Vaak wordt via een tweede snede, die op of onder de schaamhaargrens wordt gemaakt, hulpinstrumenten ingebracht. Hierdoor is het mogelijk om bijvoorbeeld een sterilisatie of een verzakkingsoperatie uit te voeren. Ook kunnen op deze manier de eierstokken verwijderd worden of de baarmoeder. Vrouwen die veel last hebben van vleesbomen worden ook vaak via deze methode geholpen. Daarnaast kunnen cysten of een buitenbaarmoederlijke zwangerschap behandeld worden middels laparoscopie. Ook verklevingen kunnen behandeld worden. Het doel is vaak het bevorderen van de vruchtbaarheid of aandoeningen of ziekten aan de vrouwelijke geslachtsorganen te behandelen. De gehele behandeling verloopt via het beeldscherm.

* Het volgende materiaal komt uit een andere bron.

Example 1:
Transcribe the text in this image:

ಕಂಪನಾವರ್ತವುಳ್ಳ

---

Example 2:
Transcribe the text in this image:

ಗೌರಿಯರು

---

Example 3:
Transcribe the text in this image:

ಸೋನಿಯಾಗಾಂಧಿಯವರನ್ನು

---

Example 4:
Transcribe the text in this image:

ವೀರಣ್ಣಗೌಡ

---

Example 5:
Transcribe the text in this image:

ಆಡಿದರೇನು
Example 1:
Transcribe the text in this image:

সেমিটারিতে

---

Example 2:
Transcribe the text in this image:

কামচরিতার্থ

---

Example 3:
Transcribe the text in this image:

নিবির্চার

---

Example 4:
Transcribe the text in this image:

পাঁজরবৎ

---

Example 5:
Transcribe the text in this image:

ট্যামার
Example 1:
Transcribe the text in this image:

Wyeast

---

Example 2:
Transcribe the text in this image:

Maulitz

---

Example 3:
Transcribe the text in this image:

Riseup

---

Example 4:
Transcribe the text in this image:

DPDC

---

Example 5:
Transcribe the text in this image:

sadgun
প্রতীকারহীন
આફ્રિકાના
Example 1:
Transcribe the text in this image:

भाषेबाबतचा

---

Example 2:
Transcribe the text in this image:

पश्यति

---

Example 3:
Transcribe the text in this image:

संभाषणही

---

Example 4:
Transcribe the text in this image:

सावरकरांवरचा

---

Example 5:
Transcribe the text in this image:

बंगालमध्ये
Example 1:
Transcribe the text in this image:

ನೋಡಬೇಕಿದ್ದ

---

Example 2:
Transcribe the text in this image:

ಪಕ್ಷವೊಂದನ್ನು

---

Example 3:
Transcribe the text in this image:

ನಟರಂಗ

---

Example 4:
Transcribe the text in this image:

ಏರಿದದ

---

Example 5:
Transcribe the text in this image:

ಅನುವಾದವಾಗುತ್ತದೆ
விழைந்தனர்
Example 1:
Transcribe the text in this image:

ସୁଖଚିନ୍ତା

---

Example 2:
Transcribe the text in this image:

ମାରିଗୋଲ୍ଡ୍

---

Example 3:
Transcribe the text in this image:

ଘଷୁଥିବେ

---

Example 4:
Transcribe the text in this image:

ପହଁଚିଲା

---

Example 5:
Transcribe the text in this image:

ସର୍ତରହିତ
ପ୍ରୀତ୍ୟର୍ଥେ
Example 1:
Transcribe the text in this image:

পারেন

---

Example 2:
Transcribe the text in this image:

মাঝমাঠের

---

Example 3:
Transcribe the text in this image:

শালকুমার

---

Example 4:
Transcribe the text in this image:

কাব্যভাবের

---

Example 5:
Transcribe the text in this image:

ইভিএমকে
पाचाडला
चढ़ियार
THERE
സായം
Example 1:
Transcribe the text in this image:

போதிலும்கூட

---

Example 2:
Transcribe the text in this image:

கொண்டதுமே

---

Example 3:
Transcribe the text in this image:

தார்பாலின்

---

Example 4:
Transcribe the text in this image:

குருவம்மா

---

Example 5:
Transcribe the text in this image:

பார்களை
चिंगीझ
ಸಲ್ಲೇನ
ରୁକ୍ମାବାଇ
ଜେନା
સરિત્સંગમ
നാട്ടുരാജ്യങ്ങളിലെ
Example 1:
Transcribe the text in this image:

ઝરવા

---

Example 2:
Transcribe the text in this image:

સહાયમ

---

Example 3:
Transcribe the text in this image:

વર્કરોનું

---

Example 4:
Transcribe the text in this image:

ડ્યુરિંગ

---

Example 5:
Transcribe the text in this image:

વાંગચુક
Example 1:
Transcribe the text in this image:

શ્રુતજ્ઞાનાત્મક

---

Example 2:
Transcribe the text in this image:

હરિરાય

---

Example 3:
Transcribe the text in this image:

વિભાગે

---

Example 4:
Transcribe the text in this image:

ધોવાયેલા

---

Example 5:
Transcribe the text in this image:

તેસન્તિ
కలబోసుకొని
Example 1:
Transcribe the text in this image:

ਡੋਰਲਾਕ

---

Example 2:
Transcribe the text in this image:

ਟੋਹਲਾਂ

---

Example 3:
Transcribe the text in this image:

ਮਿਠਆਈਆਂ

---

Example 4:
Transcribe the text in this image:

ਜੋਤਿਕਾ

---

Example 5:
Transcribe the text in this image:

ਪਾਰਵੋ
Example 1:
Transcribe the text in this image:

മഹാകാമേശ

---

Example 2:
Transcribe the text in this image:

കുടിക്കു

Milt, lever, galblaas, darmen en andere organen
Ook voor deze organen is laparoscopie mogelijk. De methode is eigenlijk hetzelfde. Er zal ook gekozen worden voor algehele verdoving door middel van een narcose. De patiënt wordt hierbij in slaap gebracht. Er wordt een snede in de huid gemaakt die niet breder dan 1 centimeter zal zijn. Ook hier wordt vaak voor het gebied rondom de navel gekozen. Vaak wordt gekozen voor koolzuurgas, zodat de buikwand loskomt en de organen vrij komen te liggen. Hierdoor kan de arts de organen goed bekijken. De volgende organen kunnen met behulp van de laparoscoop onderzocht en behandeld worden: lever, milt, galblaas, middenrif, maag, dunne darm, dikke darm, wormvormig aanhangsel, galblaas, blaas, bijnieren, nieren. Onder andere een liesbreuk, een blindedarmoperatie en het plaatsen van een maagband worden op deze wijze behandeld. Na de ingreep blijven er twee kleine sneetjes aanwezig: eentje voor de laparoscoop en eentje voor de hulpinstrumenten.
Herstel
Een laparoscopie zorgt voor een korter herstel dan een andere operatie, die vaak toch zwaarder is. Omdat de snede minimaal is en er weinig weefsel beschadigd wordt, is het vaak al mogelijk om de volgende dag weer op de been te zijn of in ieder geval al meer te kunnen dan verwacht wordt. De meeste patiënten verblijven korter in het ziekenhuis, vaak 1 tot 3 dagen. Er zijn altijd uitzonderingen en het hangt ook af van de soort ingreep die verricht is. Alleen een kijkonderzoek is vaak snel herstellend en in veel gevallen kan de patiënt dezelfde dag of de volgende dag naar huis.
Ook met de pijn valt het vaak mee: deze is weinig aanwezig of in minder mate dan bij een normale operatie. De twee sneden (soms drie) herstellen ook vrij snel. Wel kan er wat last zijn van het gas dat in de buikholte is ingespoten. Het gas kan zich verplaats hebben naar bijvoorbeeld de schouders. Er kan benauwdheid of spierpijn optreden. Ook kunnen er klachten optreden naar aanleiding van de narcose. Sommige mensen kunnen dagen, weken tot maanden na de operatie een vermoeid gevoel hebben en moeite hebben met de concentratie.